Your server has a certificate, consisting of a private and a public key. The server never gives out the private key of course, but everyone may get the public key. The public key is embedded within a certificate container format. This format contains the IP address or domain name of the server, the owner of this IP address/domain name, an e-mail address of the owner, etc.
The whole thing is signed by a trusted authority. The trusted authority, aka certificate authority (CA) also has a private/public key pair. You give them your certificate, they verify that the information in the container are correct and sign the it by their private key, only they have access to.
The public key of the CA is installed on the user system by default, most well known CAs are included already in the default installation of your favorite OS or browser.
When now a user connects to your server, your server uses the private key to sign some data, packs that signed data together with its public key and sends everything to the client.
What can the client now do? First of all, it can use the public key it just got sent to verify the signed data. Since only the owner of the private key is able to sign the data correctly in such a way that the public key can verify the signature, it knows that whoever signed this piece of data, this person is owning the private key to the received public key. So far so well. But what stops a hacker to intercept the packet, replace the signed data with data he signed using a different certificate and also replace the public key with his public key? Nothing.

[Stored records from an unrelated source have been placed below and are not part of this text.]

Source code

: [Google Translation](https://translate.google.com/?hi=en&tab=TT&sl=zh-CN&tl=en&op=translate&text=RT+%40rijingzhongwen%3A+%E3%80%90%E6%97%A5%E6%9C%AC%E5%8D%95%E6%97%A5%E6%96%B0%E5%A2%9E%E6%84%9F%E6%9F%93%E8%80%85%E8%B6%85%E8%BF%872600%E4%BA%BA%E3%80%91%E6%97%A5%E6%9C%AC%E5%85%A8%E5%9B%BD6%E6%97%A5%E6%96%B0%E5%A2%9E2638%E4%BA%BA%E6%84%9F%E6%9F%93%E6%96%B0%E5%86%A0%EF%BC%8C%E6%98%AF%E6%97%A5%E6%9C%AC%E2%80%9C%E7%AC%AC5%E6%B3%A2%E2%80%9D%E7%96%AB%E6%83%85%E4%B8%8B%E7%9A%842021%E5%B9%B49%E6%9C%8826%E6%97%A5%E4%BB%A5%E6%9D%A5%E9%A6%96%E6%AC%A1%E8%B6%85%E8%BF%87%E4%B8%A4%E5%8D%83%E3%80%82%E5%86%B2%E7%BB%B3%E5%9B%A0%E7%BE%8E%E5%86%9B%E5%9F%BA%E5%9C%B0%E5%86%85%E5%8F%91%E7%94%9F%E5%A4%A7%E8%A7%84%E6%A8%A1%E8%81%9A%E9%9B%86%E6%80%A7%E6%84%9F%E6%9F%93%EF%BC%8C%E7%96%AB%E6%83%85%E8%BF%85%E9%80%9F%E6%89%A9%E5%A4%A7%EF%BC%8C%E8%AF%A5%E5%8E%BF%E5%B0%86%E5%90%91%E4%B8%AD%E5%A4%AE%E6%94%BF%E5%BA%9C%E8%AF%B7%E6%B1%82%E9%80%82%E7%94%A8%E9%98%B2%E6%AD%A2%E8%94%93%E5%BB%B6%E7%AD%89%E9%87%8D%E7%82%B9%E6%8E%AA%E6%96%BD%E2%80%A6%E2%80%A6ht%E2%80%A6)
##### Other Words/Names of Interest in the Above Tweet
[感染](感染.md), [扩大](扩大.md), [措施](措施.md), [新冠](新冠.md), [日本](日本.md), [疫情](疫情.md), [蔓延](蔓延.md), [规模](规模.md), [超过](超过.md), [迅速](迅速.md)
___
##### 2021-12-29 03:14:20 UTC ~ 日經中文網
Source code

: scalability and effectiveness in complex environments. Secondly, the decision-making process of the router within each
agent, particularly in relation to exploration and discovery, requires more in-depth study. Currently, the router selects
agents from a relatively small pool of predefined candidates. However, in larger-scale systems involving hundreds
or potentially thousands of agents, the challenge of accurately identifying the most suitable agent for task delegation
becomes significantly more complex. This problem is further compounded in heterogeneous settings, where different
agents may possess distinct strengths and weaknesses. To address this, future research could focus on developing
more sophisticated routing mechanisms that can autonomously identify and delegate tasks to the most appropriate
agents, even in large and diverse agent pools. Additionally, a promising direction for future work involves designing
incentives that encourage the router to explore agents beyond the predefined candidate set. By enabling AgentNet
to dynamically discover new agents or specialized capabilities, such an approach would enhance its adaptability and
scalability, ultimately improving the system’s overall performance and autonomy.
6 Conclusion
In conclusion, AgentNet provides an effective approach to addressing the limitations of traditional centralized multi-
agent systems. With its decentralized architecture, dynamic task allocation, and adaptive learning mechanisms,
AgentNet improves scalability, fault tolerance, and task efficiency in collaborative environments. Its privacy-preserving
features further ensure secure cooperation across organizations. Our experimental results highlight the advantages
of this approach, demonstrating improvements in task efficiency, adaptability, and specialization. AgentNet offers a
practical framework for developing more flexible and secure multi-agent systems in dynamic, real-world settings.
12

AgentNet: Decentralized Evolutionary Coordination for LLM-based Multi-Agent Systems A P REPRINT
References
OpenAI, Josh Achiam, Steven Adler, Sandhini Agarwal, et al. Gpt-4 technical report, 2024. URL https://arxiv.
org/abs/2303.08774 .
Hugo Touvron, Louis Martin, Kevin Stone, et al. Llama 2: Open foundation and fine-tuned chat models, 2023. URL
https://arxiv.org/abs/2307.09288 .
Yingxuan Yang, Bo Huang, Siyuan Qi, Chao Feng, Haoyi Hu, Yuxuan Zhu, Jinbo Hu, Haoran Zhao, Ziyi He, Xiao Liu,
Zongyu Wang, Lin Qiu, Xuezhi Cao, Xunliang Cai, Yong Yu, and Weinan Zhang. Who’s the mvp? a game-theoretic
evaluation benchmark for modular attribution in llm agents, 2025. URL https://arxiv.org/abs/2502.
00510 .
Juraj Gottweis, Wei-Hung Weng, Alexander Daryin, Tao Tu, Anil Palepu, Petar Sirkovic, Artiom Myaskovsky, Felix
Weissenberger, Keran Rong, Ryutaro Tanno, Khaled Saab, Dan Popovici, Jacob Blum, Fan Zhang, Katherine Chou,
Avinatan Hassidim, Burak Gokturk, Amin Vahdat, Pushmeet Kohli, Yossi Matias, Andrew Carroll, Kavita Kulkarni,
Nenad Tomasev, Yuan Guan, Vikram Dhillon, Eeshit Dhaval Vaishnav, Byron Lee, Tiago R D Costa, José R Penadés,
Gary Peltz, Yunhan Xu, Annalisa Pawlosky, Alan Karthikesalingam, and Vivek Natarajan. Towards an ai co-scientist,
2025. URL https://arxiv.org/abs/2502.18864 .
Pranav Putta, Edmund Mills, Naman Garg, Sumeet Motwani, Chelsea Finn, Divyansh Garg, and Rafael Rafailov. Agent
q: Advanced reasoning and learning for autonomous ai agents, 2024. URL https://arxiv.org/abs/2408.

That's why after the signed data has been verified (or before it is verified) the client verifies that the received public key has a valid CA signature. Using the already installed public CA key, it verifies that the received public key has been signed by a known CA. Otherwise it is rejected (as a hacker may have replaced it on the way).
Last but not least, it checks the information within the public key container. Does the IP address or domain name really match the IP address or domain name of the server the client is currently talking to? If not, something is fishy!
People may ask: What stops a hacker from just creating his own keypair and just putting your domain name or IP address into the cert? Easy: If he does that, no CA will sign his key. To get a CA signature, you must prove that you are really the owner of this IP address or domain name. The hacker is not, he cannot prove that, he won't get a signature. So this won't work.
Okay, how about the hacker registers his own domain, create a certificate for that, and have that signed by a CA? This works, he will get it CA signed, it's his domain, no problem. However he cannot use this when hacking your connection. If he uses this certificate, the browser will immediately see that the signed public key is for domain example.net, but it is currently talking to example.com, not the same domain, thus something is fishy again.